Miami Herald: NewCom grows, despite recession
BY JOSEPH A. MANN JR.
Working with partners in Colombia, Miami-Dade-based NewCom International is setting up satellite systems that link schools, hospitals, government offices and emergency services at about 600 rural locations in the South American nation with Internet providers in the United States.
NewCom engineers also have installed systems in 20 rural medical facilities in Colombia that provide Internet access and teleconferencing connections with hospitals in the United States. In Africa, NewCom is helping telecommunications companies in Gambia and Guinea provide Internet access and Internet telephone service to their customers.
A small, highly specialized company, NewCom designs and develops satellite and telecommunications projects and sells equipment and services to government and private-sector clients in Latin America, the Caribbean, Africa and the United States.
MORE THAN PRODUCTS
NewCom has successfully developed a niche market by offering a full range of telecom services that larger companies sometimes can't match -- or aren't interested in pursuing. ''We don't just sell equipment; we provide turn-key solutions in telecommunications so customers don't have to call five different vendors,'' said Jaime Dickinson, NewCom's chief operating officer and one of the members of the family that owns the firm.

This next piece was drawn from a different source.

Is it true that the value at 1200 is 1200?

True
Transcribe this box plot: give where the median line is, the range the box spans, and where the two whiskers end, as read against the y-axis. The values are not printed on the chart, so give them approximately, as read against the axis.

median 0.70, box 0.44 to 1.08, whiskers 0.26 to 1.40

"We appeal to customers because we provide better service than the big satellite companies. Our national operations center [in Miami-Dade] is staffed 24/7 to ensure that our customers obtain continuous service wherever they are."
While NewCom was started in 2004, some of the firm's employees have been working in telecommunications with the Dickinson family for much longer.
The family set up three telecommunications companies in the early 1990s and sold them to American Tower, which owns wireless communications towers, in the late 1990s. They joined the new parent company's Verestar telecommunications division.
But when Verestar declared bankruptcy, Jaime and his brother, Sheridan, decided to create NewCom with some of their former employees.
As an added bonus, NewCom also attracted some of the customers the family firm had worked with in the 1990s. "Some of our clients started with us over 15 years ago," Dickinson said. "They knew us from our former companies, and they came back."
NewCom also picked up new customers quickly because larger companies weren't interested in offering the full range of project planning, equipment, training and service, Dickinson said.
Big satellite companies, for example, were often more interested in selling transmission capacity than planning and managing projects. And some equipment manufacturers just wanted to sell satellite dishes, modems, routers and other sophisticated items.
VARIETY OF CUSTOMERS
Today, NewCom has about 100 customers, including government agencies, banks, oil companies with offshore operations, cattlemen, video companies and firms that offer prepaid international phone cards. The company owns a teleport in northwest Miami-Dade County with 20 satellite dishes and operates other teleports in Singapore and the United Kingdom.
NewCom owns most of the satellite antennas at its South Florida site but leases space to other telecommunications companies that need to locate a satellite dish in South Florida. The antennas at NewCom's teleport can transmit and receive signals from commercial satellites that cover a large swath of southern Florida, Mexico, Central America, the Caribbean and parts of South America.
In addition to its own teleport, NewCom uses fiber optic cable and links to other commercial satellites to expand its footprint to Europe, Africa, the Middle East and other parts of the Western Hemisphere.
The company also leases space in its operations center to other telecommunications firms that use NewCom's systems. Two other sources of business are providing disaster recovery service and backup systems.
RAPID GROWTH
NewCom has grown quickly in the past five years, and in 2008 saw revenue grow by 40 percent. Despite the world recession and competition from other satellite providers, Dickinson says he expects another 40 percent increase this year. "Demand in our sector is very strong," he said.
Good service is key to their relationship with NewCom, according to customers.
"We work with several satellite providers, and we found that NewCom is flexible in meeting our needs," said Miguel Quevedo, vice president of operations for Business Telecommunications Services in Miami. The company provides international phone service linked to prepaid cards and other telecom services.
FrontGate Networks, an Orlando company that offers Internet, video and voice services to residential customers in South Florida, has been working with NewCom since it was founded.
"We locate our dishes at NewCom's teleport and we house our equipment at their operations center," said David Suarez, FrontGate's chief operating officer. "They're very professional. We had a lot of options, but we liked their pricing, their business culture, but overall, their ability to stand behind what they offer. When we have an issue, it's very nice to see how they react with a sense of urgency."